___ DATA TO PROCESS
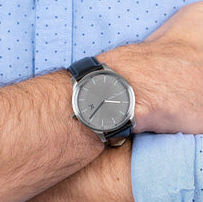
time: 7:15
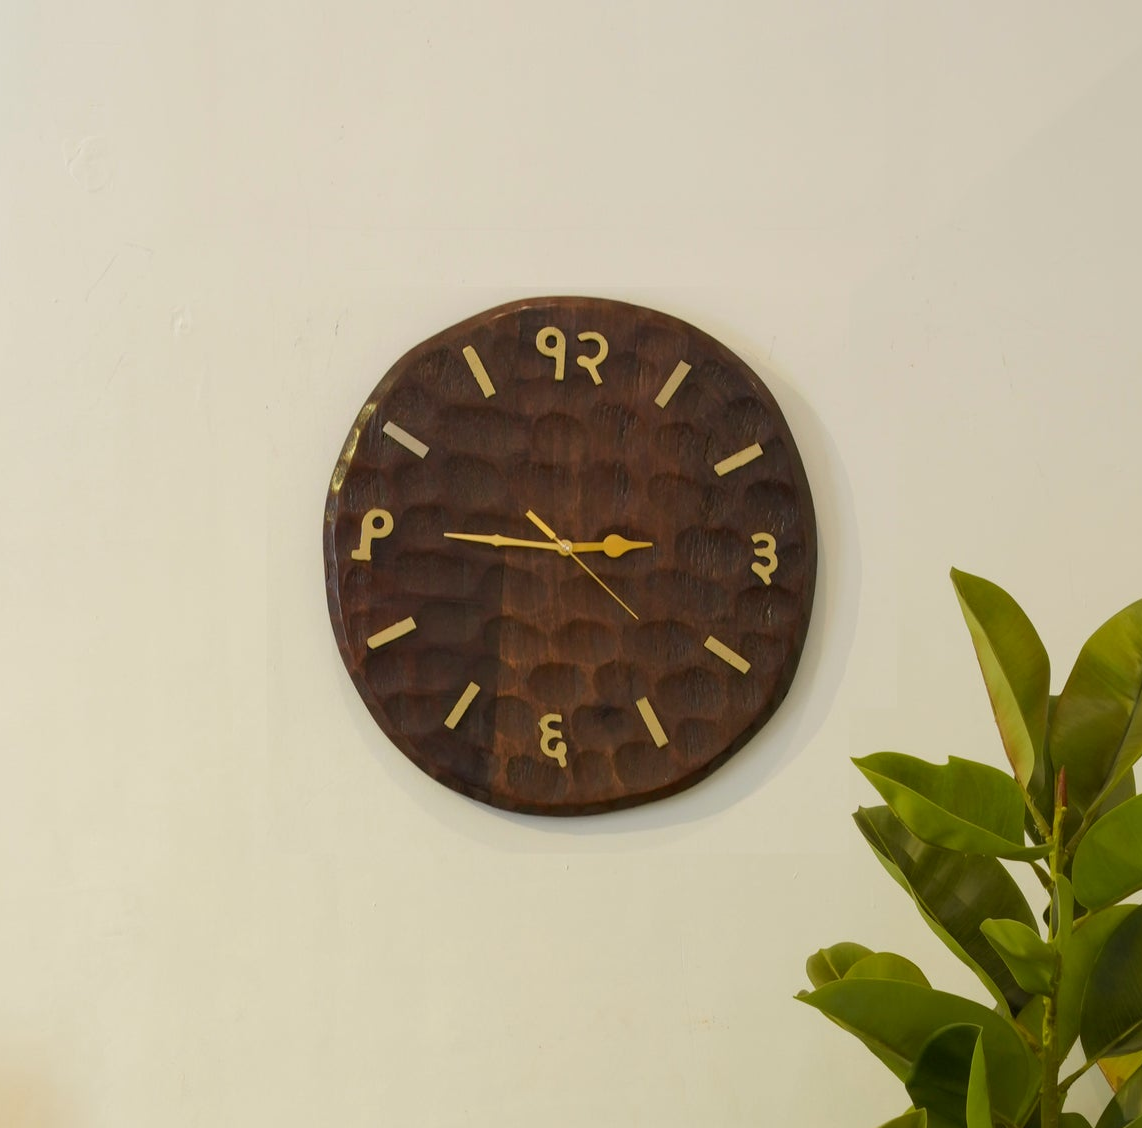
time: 2:45
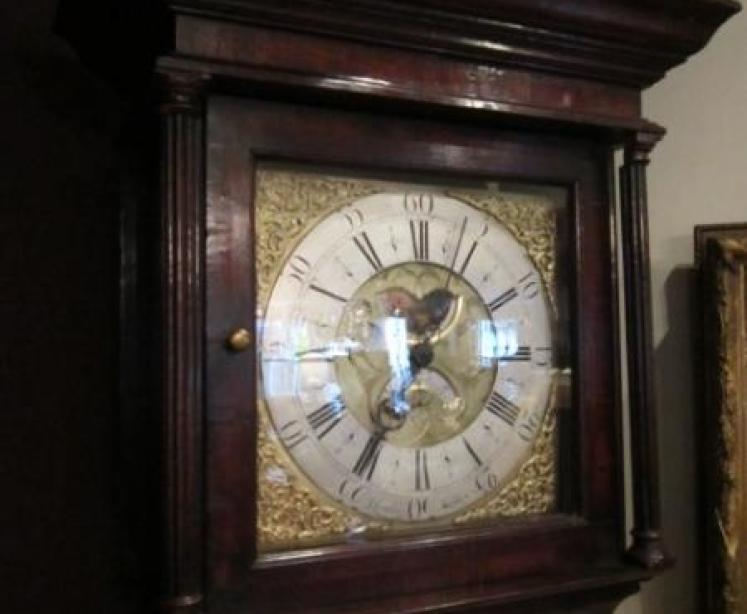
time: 12:34
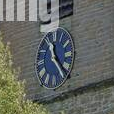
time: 11:23
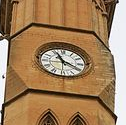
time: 11:19
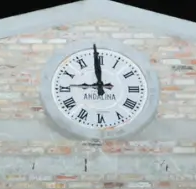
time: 8:59
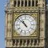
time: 10:52
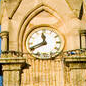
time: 11:41
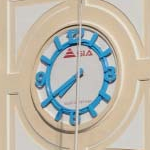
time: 7:40
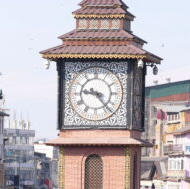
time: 9:23
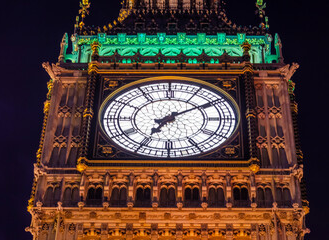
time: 7:09
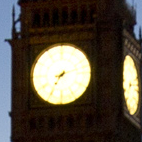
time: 7:12
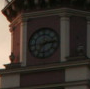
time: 7:13
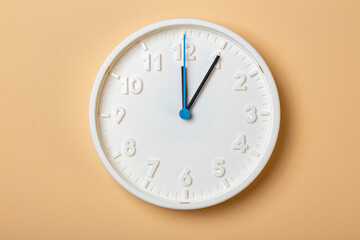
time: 12:05
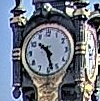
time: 10:28
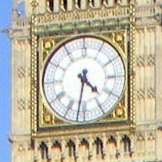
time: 4:31
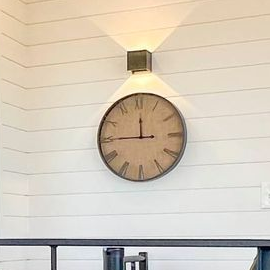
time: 11:45
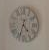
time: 4:33
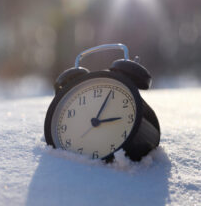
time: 3:04
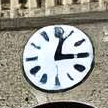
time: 3:02
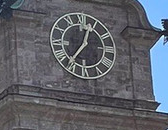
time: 12:36
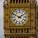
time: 1:50
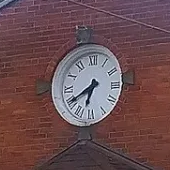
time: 6:40
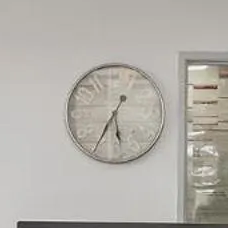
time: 5:35
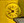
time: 7:52
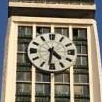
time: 4:31
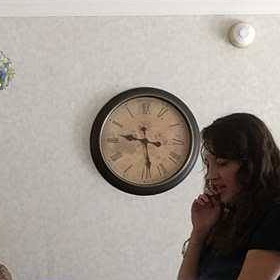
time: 9:28
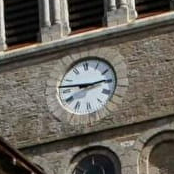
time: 2:46
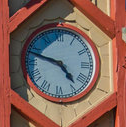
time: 4:47
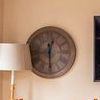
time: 12:29
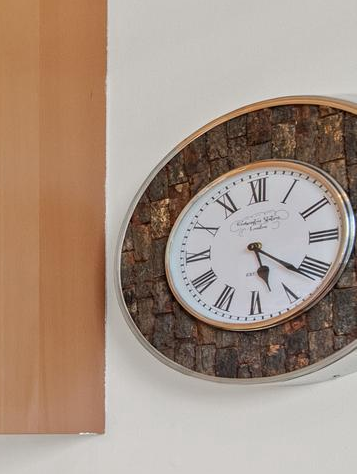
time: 5:21
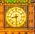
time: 8:29
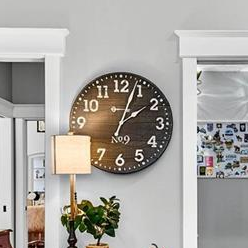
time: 2:03
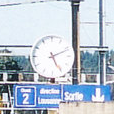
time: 5:11
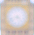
______
● EXERCISE BRIEF
Can you give back every line of the material above, word for word, with the pictures left out?

● THE SOLUTION
time: 7:15
time: 2:45
time: 12:34
time: 11:23
time: 11:19
time: 8:59
time: 10:52
time: 11:41
time: 7:40
time: 9:23
time: 7:09
time: 7:12
time: 7:13
time: 12:05
time: 10:28
time: 4:31
time: 11:45
time: 4:33
time: 3:04
time: 3:02
time: 12:36
time: 1:50
time: 6:40
time: 5:35
time: 7:52
time: 4:31
time: 9:28
time: 2:46
time: 4:47
time: 12:29
time: 5:21
time: 8:29
time: 2:03
time: 5:11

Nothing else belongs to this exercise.